Desde la década de los noventa, ante un régimen priísta caduco que se resistía a morir por sus abusos de poder, surgieron a nivel nacional y en paralelo en los estados, instituciones defensoras de los derechos humanos y órganos electorales independientes. Mientras que en el sexenio foxista se dio paso a los institutos de transparencia, y durante el peñismo a los sistemas anticorrupción, como si las conductas ilegítimas, inmorales e ilegales pudieran eliminarse por decreto.

La Casa Blanca
La Casa Blanca

Lo cierto es que en el transcurrir de los años, los partidos políticos se encargaron de pervertir la función pública y autónoma de los órganos independientes, para asignar sus cargos mediante cuotas partidistas, que dejaron sembradas las condiciones de ampliar vacíos de poder y mantos de impunidad, sin importar las filiaciones políticas o posturas ideológicas de quienes se corrompieron.

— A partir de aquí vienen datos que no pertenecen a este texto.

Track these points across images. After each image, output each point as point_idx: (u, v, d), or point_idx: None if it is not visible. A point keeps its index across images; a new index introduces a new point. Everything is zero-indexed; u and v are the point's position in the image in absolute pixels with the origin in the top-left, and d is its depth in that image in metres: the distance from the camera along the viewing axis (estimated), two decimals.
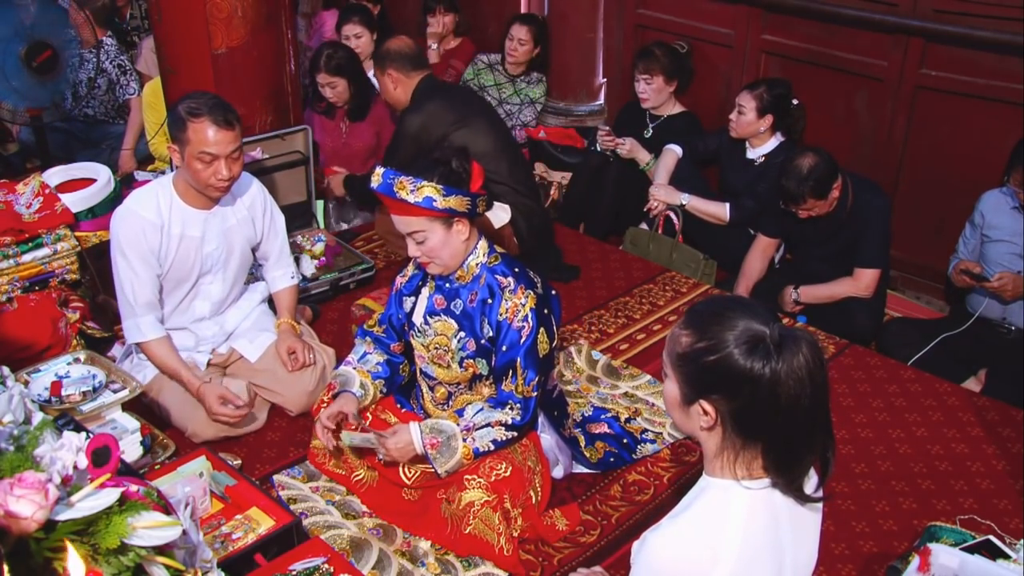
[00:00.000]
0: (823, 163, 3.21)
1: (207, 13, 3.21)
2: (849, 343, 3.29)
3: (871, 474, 2.66)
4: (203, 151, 2.51)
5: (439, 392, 2.49)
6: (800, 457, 1.42)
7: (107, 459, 1.30)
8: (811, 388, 1.35)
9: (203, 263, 2.74)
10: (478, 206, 2.28)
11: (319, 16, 5.45)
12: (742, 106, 3.74)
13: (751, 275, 3.65)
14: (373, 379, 2.50)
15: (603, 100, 4.89)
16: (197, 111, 2.51)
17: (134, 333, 2.69)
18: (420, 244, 2.27)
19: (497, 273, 2.34)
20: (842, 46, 3.81)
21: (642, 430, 2.80)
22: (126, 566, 1.24)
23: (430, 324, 2.42)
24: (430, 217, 2.23)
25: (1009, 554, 2.06)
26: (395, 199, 2.21)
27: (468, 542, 2.29)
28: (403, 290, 2.54)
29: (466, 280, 2.36)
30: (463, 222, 2.28)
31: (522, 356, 2.29)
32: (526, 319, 2.29)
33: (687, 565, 1.41)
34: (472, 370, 2.39)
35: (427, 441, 2.28)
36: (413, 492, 2.46)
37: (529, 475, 2.37)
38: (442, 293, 2.41)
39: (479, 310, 2.34)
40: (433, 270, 2.35)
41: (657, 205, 3.91)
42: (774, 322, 1.38)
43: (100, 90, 4.65)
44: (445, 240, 2.27)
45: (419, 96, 3.52)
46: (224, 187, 2.61)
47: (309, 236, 3.69)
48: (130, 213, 2.63)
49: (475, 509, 2.26)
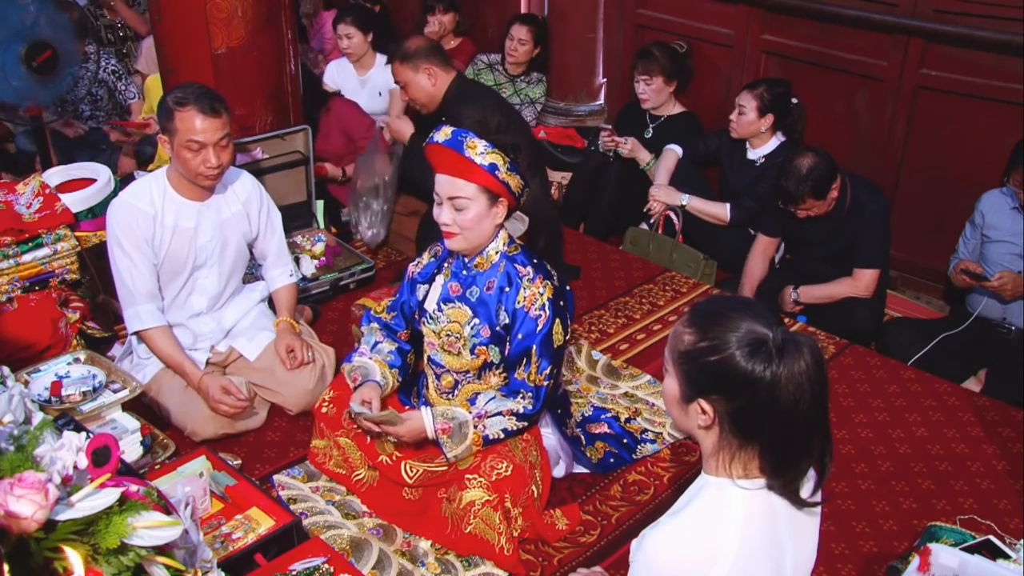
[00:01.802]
0: (822, 163, 3.21)
1: (207, 13, 3.21)
2: (849, 343, 3.29)
3: (871, 474, 2.66)
4: (190, 139, 2.53)
5: (445, 380, 2.48)
6: (796, 461, 1.42)
7: (107, 459, 1.30)
8: (811, 394, 1.36)
9: (197, 255, 2.75)
10: (523, 196, 2.32)
11: (319, 16, 5.46)
12: (742, 106, 3.74)
13: (753, 276, 3.65)
14: (390, 368, 2.51)
15: (603, 100, 4.89)
16: (183, 100, 2.53)
17: (134, 321, 2.70)
18: (458, 212, 2.26)
19: (517, 262, 2.35)
20: (842, 46, 3.81)
21: (642, 430, 2.80)
22: (126, 566, 1.24)
23: (443, 311, 2.42)
24: (481, 186, 2.24)
25: (1009, 554, 2.06)
26: (461, 155, 2.21)
27: (468, 541, 2.29)
28: (417, 278, 2.54)
29: (484, 268, 2.37)
30: (503, 206, 2.30)
31: (538, 344, 2.30)
32: (543, 308, 2.30)
33: (686, 563, 1.41)
34: (484, 357, 2.39)
35: (439, 426, 2.29)
36: (414, 491, 2.46)
37: (530, 471, 2.38)
38: (458, 280, 2.41)
39: (496, 298, 2.35)
40: (455, 244, 2.33)
41: (656, 206, 3.92)
42: (777, 325, 1.38)
43: (103, 101, 4.66)
44: (482, 216, 2.27)
45: (462, 92, 3.47)
46: (213, 175, 2.62)
47: (309, 236, 3.69)
48: (123, 203, 2.67)
49: (476, 508, 2.26)
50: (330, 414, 2.54)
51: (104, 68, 4.58)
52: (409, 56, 3.47)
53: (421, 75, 3.46)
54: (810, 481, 1.47)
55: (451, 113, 3.41)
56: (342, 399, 2.52)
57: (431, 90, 3.48)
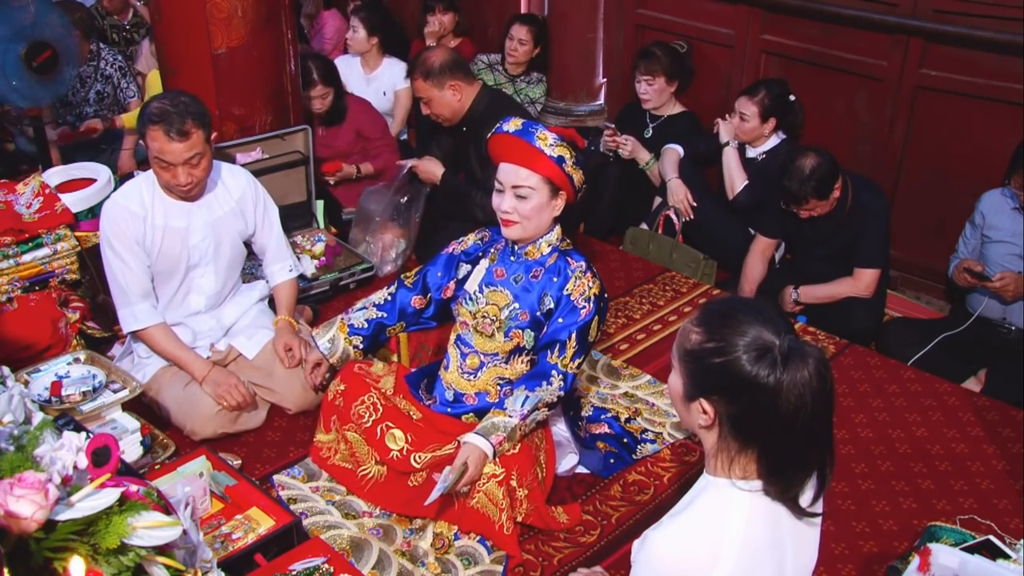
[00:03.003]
0: (825, 163, 3.21)
1: (207, 13, 3.21)
2: (849, 343, 3.29)
3: (871, 474, 2.66)
4: (157, 158, 2.55)
5: (471, 360, 2.50)
6: (792, 470, 1.42)
7: (107, 459, 1.30)
8: (812, 404, 1.36)
9: (191, 255, 2.75)
10: (582, 192, 2.38)
11: (320, 16, 5.46)
12: (743, 114, 3.74)
13: (753, 277, 3.65)
14: (349, 334, 2.61)
15: (603, 100, 4.88)
16: (154, 119, 2.50)
17: (130, 322, 2.70)
18: (520, 200, 2.31)
19: (570, 256, 2.43)
20: (842, 46, 3.81)
21: (642, 430, 2.80)
22: (126, 566, 1.25)
23: (484, 293, 2.46)
24: (546, 177, 2.29)
25: (1009, 554, 2.06)
26: (531, 145, 2.27)
27: (471, 516, 2.32)
28: (460, 256, 2.58)
29: (534, 257, 2.42)
30: (562, 199, 2.36)
31: (577, 331, 2.35)
32: (589, 300, 2.36)
33: (688, 564, 1.41)
34: (517, 341, 2.42)
35: (495, 441, 2.27)
36: (419, 476, 2.46)
37: (535, 452, 2.40)
38: (504, 264, 2.46)
39: (543, 285, 2.40)
40: (512, 233, 2.38)
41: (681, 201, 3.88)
42: (786, 333, 1.38)
43: (109, 99, 4.66)
44: (542, 207, 2.33)
45: (492, 106, 3.44)
46: (184, 191, 2.63)
47: (309, 236, 3.69)
48: (114, 204, 2.68)
49: (482, 482, 2.28)
50: (340, 406, 2.54)
51: (112, 64, 4.58)
52: (433, 73, 3.42)
53: (447, 92, 3.43)
54: (810, 490, 1.46)
55: (479, 126, 3.40)
56: (352, 391, 2.53)
57: (456, 105, 3.46)
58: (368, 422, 2.47)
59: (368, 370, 2.61)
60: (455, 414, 2.53)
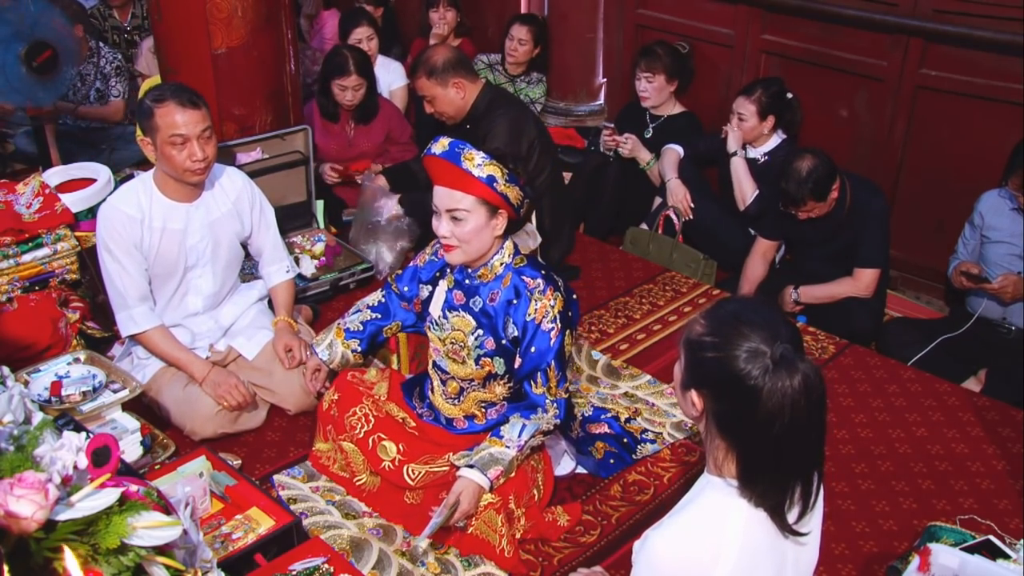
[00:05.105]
0: (822, 165, 3.21)
1: (207, 13, 3.21)
2: (849, 343, 3.29)
3: (871, 474, 2.66)
4: (173, 134, 2.53)
5: (451, 386, 2.48)
6: (767, 478, 1.41)
7: (107, 459, 1.30)
8: (789, 415, 1.35)
9: (188, 256, 2.75)
10: (523, 207, 2.29)
11: (319, 16, 5.45)
12: (741, 114, 3.74)
13: (753, 279, 3.65)
14: (346, 339, 2.62)
15: (603, 100, 4.89)
16: (161, 97, 2.54)
17: (129, 325, 2.70)
18: (456, 223, 2.23)
19: (524, 275, 2.32)
20: (842, 46, 3.81)
21: (642, 430, 2.80)
22: (126, 566, 1.24)
23: (448, 319, 2.41)
24: (480, 198, 2.21)
25: (1009, 554, 2.06)
26: (458, 167, 2.18)
27: (470, 542, 2.30)
28: (421, 274, 2.54)
29: (488, 279, 2.35)
30: (502, 218, 2.27)
31: (554, 359, 2.29)
32: (555, 320, 2.28)
33: (689, 564, 1.42)
34: (488, 369, 2.38)
35: (491, 476, 2.25)
36: (415, 495, 2.45)
37: (532, 473, 2.39)
38: (461, 289, 2.40)
39: (503, 310, 2.32)
40: (453, 258, 2.31)
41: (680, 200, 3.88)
42: (785, 343, 1.38)
43: (107, 97, 4.67)
44: (481, 229, 2.25)
45: (495, 105, 3.44)
46: (200, 168, 2.61)
47: (309, 236, 3.69)
48: (110, 208, 2.67)
49: (479, 511, 2.27)
50: (335, 416, 2.54)
51: (111, 63, 4.59)
52: (437, 71, 3.42)
53: (451, 90, 3.44)
54: (798, 506, 1.44)
55: (483, 124, 3.41)
56: (345, 401, 2.53)
57: (460, 103, 3.47)
58: (360, 433, 2.47)
59: (361, 378, 2.60)
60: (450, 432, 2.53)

Las nuevas y robustas instituciones sólo ampliaron los aparatos burocráticos del poder público, sin que los ciudadanos hayan podido impedir los abusos de autoridad, la violación sistemática a sus derechos humanos -agravada desde la denominada lucha contra el narcotráfico-; la vulnerabilidad de los procesos electorales -que en los comicios del presente año adolecieron de equidad entre los distintos competidores-; la opacidad y discrecionalidad en el manejo de los recursos públicos -con ejemplos devastadores de gobernadores que desviaron dinero público mediante empresas fantasma-; y una rampante corrupción que el actual gobierno pretende justificar por ser cultural, antropológica, o quizá genética.

Y mientras las instituciones se mueren en la desesperanza social, las élites políticas parecen hacer todo lo posible para sepultarlas.

Sólo de esa manera se puede explicar que en el naciente sistema estatal anticorrupción se proponga a un hombre de claroscuros por su cercanía al poder, como lo es Baruch Delgado Carbajal, propuesto como magistrado anticorrupción. Un hombre cómplice de los atropellos en contra de los líderes de San Salvador Atenco, que fueron presos políticos durante la gubernatura de Peña Nieto, y sentenciados inicialmente a 116 años de prisión, cuando Delgado presidía el Poder Judicial del Estado de México.

Un personaje omiso en la investigación de la masacre de 22 presuntos delincuentes en Tlatlaya, cuando policías ministeriales fueron negligentes para establecer una alteración en la escena del crimen, y el propio Baruch fungía como presidente de la Comisión Estatal de Derechos Humanos.

Con esas cartas de presentación, que lo hacen impresentable, Baruch Delgado es la propuesta del gobernador Eruviel Ávila para documentar, investigar y castigar actos de corrupción entre la clase gobernante mexiquense, que sobra decirlo, hoy en día es catalogada la más corrupta del país.

Lo cierto es que mientras el marco institucional está encaminado a su muerte, paulatina y sistemática, lo único que se resiste a terminar, y se mantiene inalterable es la corrupción que ha permitido construir una clase política acaudalada, con ejemplo como la Casa Blanca, la Casa en Malinalco, un Paso Exprés y demás obras de infraestructura con sobreprecios, licitaciones dudosas y fallas técnicas y estructurales que desnudan a un gobierno más preocupado por defender los intereses empresarios y de grupo, que la seguridad, la integridad y el bienestar de la sociedad.

Y en ese terreno sobrarán las instituciones cómplices, mientras haga falta cumplir la ley y castigar a los políticos corruptos.